Earlier this month, Syrian President Bashar al-Assad’s forces intensified their push for control over eastern Aleppo. They have reportedly captured a third of the area in what residents describe as an unrelenting ground and air campaign.
The city, which was once Syria’s largest, has been divided between government and opposition control since 2012.
The UN reports that at least 250,000 civilians remain under siege in the eastern part of Aleppo. For months, they have faced severe shortages of basic supplies, including food, water and fuel, in addition to constant bombardment.
A network of activists across Syria, the Local Coordination Committees, said that a total of 100 Syrians were killed on Monday and Tuesday in Aleppo, as the government and its ally, Russia, close in on the neighbourhoods of al-Myassar, Bab al-Nairab, al-Salheen and Sha’ar in the east.
On Tuesday, France’s ambassador to the UN, Francois Delattre, warned of the dire situation, saying: “France and its partners cannot remain silent in the face of what could be one of the biggest massacres of [a] civilian population since World War II.”
With fighting edging closer to their homes, many civilians have sought refuge in two main shelters, Jibreen and Mahalej, set up by the ICRC and the Syrian Arab Red Crescent (SARC) in the west of the city.
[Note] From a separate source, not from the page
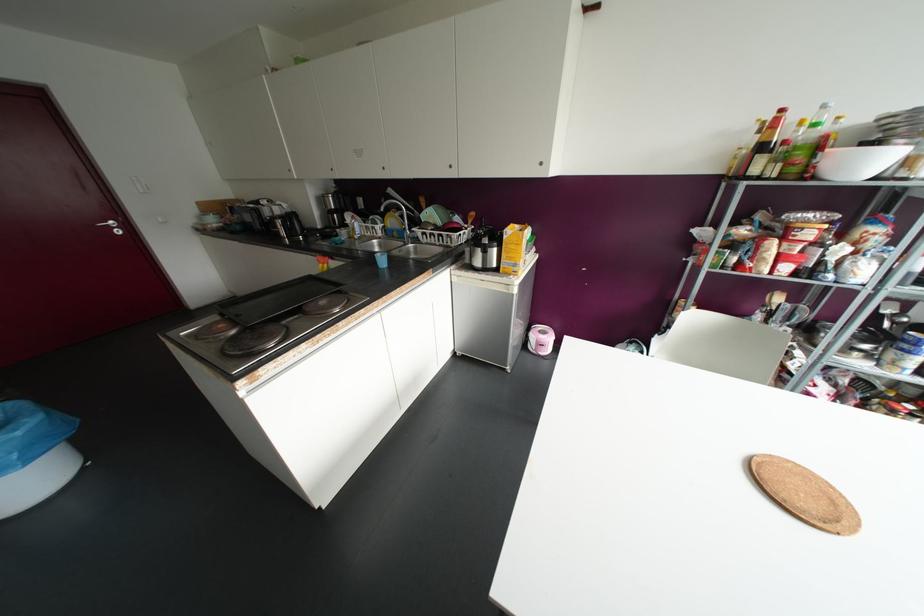
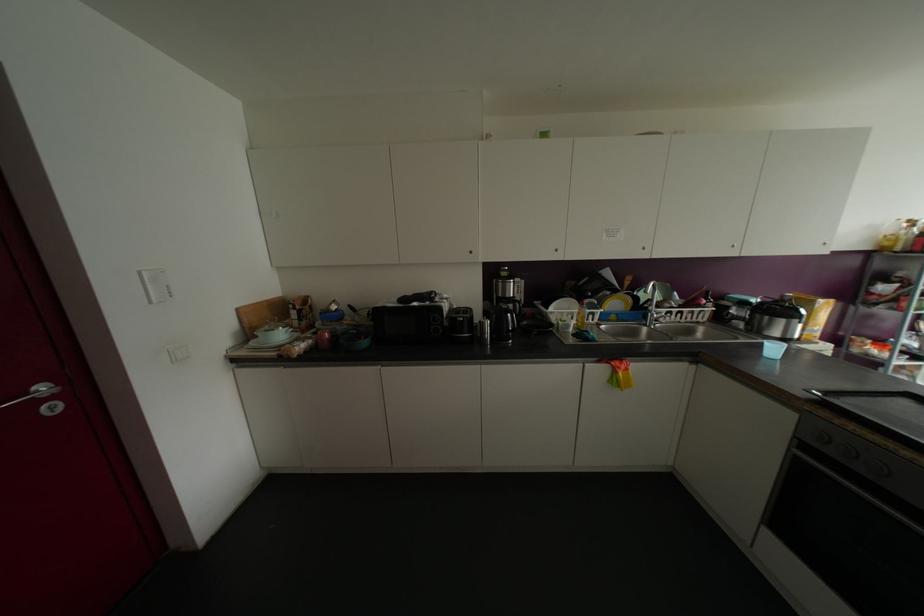
In the second image, find the point that corresponds to point (392, 221) in the first image.

(614, 302)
“Local authorities and humanitarian organisations do everything possible to help but the conditions are very dire, as we are talking about some 20,000 people fleeing into these places,” Pawel Krzysiek, the ICRC’s communication coordinator, said.
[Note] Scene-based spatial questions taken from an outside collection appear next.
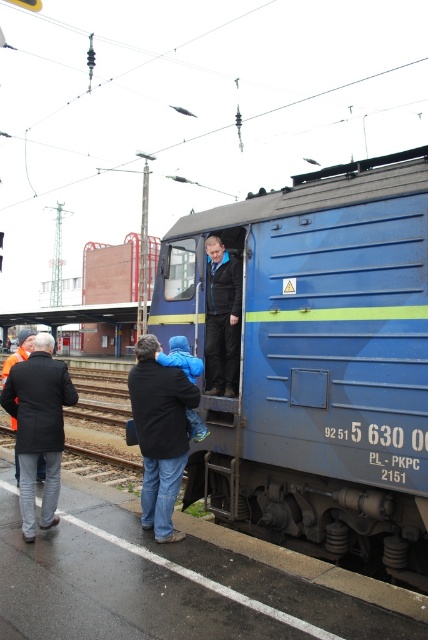
You are standing at the train station and want to reach a specific point to catch the next train. The point is located at coordinates point (137, 410). If you are currently 3 meters away from this point, how much further do you need to walk to reach it?

The distance of point (137, 410) from viewer is 4.49 meters. Since you are currently 3 meters away, you need to walk an additional 1.49 meters to reach the point.

In the scene shown: You are standing at the train station and want to take a photo of the two points mentioned. Which point, point [166,369] or point [32,477], will appear larger in your photo?

Point [166,369] is closer to the camera than point [32,477], so it will appear larger in the photo.

You are a maintenance worker needing to inspect the blue matte train at center. Your ladder is 3 meters long. If you place it against the train, will it reach the top of the train?

The distance between you and the blue matte train at center is 3.66 meters, which is greater than the ladder length of 3 meters. The ladder will not reach the train.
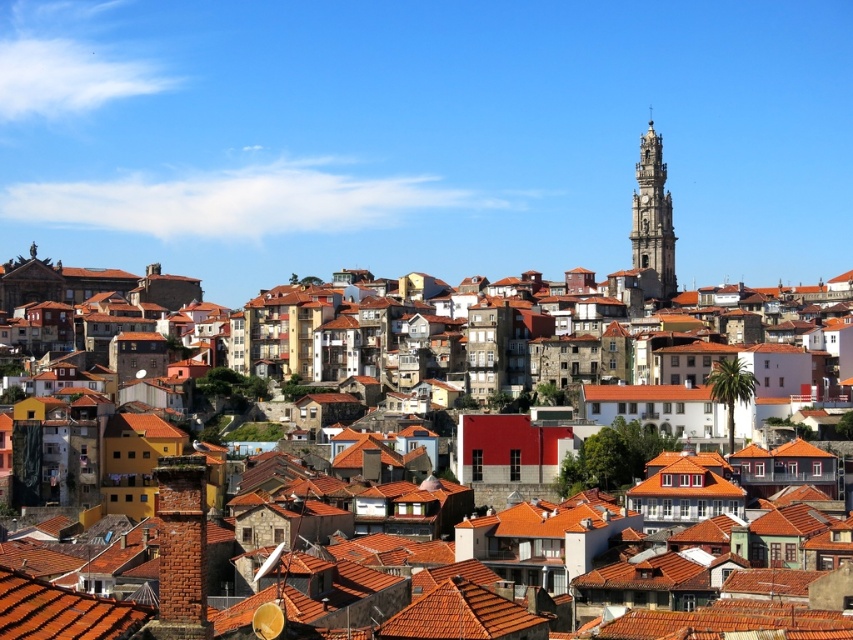
In the scene shown: You are an architect observing the cityscape and need to determine the spatial relationship between the terracotta clay rooftops at center and the golden stone tower at upper right. Which object is located above the other?

The golden stone tower at upper right is positioned above the terracotta clay rooftops at center.

You are an architect analyzing the city layout. You observe the terracotta clay rooftops at center and the golden stone tower at upper right. Which of these two structures is located to the right of the other?

The golden stone tower at upper right is positioned to the right of the terracotta clay rooftops at center.

You are an architect analyzing the city layout. You observe the terracotta clay rooftops at center and the golden stone tower at upper right. Which structure is positioned nearer to your viewpoint?

The terracotta clay rooftops at center is closer to the viewer than the golden stone tower at upper right.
“They are safe, though many of them are exhausted and traumatised by the journey, danger, [and] emotions of having to leave everything behind.”
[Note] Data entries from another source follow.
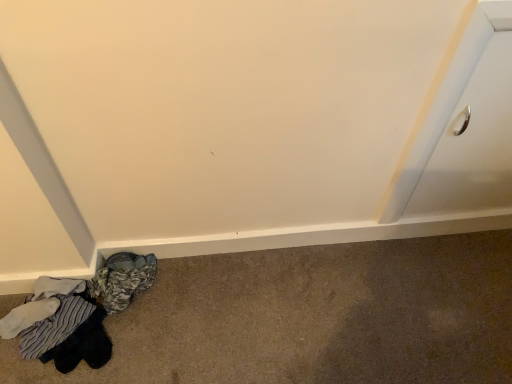
Question: From the image's perspective, is striped cotton socks at lower left positioned above or below white glossy drawer at upper right?

Choices:
 (A) below
 (B) above

Answer: (A)

Question: From a real-world perspective, is striped cotton socks at lower left positioned above or below white glossy drawer at upper right?

Choices:
 (A) above
 (B) below

Answer: (B)

Question: Is striped cotton socks at lower left inside or outside of white glossy drawer at upper right?

Choices:
 (A) outside
 (B) inside

Answer: (A)

Question: Is white glossy drawer at upper right spatially inside striped cotton socks at lower left, or outside of it?

Choices:
 (A) inside
 (B) outside

Answer: (B)

Question: Looking at the image, does white glossy drawer at upper right seem bigger or smaller compared to striped cotton socks at lower left?

Choices:
 (A) small
 (B) big

Answer: (A)

Question: Relative to striped cotton socks at lower left, is white glossy drawer at upper right in front or behind?

Choices:
 (A) behind
 (B) front

Answer: (B)

Question: Is white glossy drawer at upper right wider or thinner than striped cotton socks at lower left?

Choices:
 (A) wide
 (B) thin

Answer: (B)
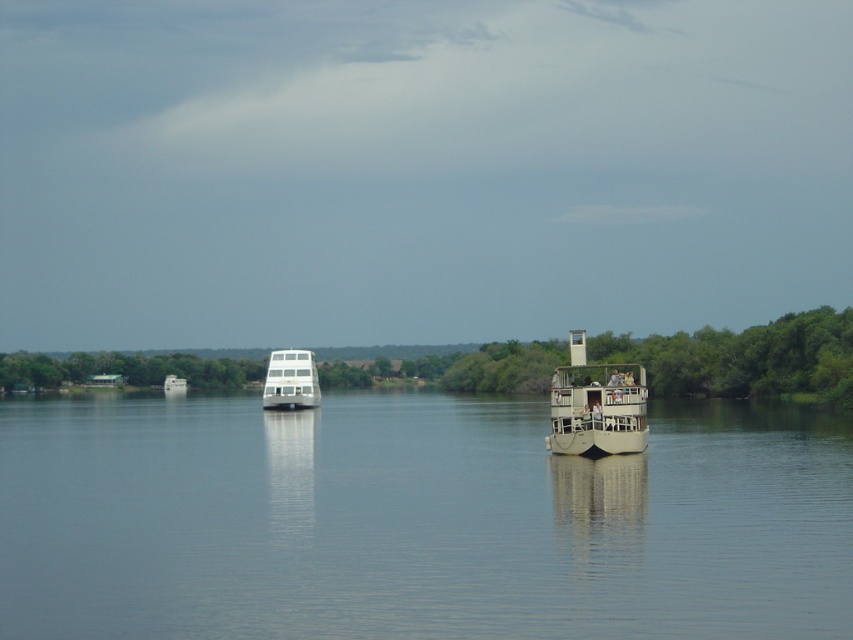
Is smooth water at center wider than beige wooden boat at center?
But as the situation descends into chaos and confusion, Taleb said she and her family are apprehensive to move into areas under government control.
“We’re hearing different things. Some people are saying the men who leave are being killed, but the women are left alone. Others are saying they are safe in Jibreen. Some have left but we haven’t heard back from them.”
Ibrahim al-Hajj, head of media for the White Helmets’ Aleppo branch, told Al Jazeera the ones fleeing the area were being attacked.
“The shelling is not slowing down. There are people under the rubble. The situation is catastrophic.”
Approximately 400,000 Syrians have been killed in the conflict that dates back to a 2011 popular uprising against Assad’s regime, according to the UN.
Close to five million have fled into neighbouring countries over the years, while six million remain internally displaced. The UN has described the situation as the “biggest refugee and displacement crisis of our time”.
“Please help us. We want anyone to intervene and stop this,” Hajj said.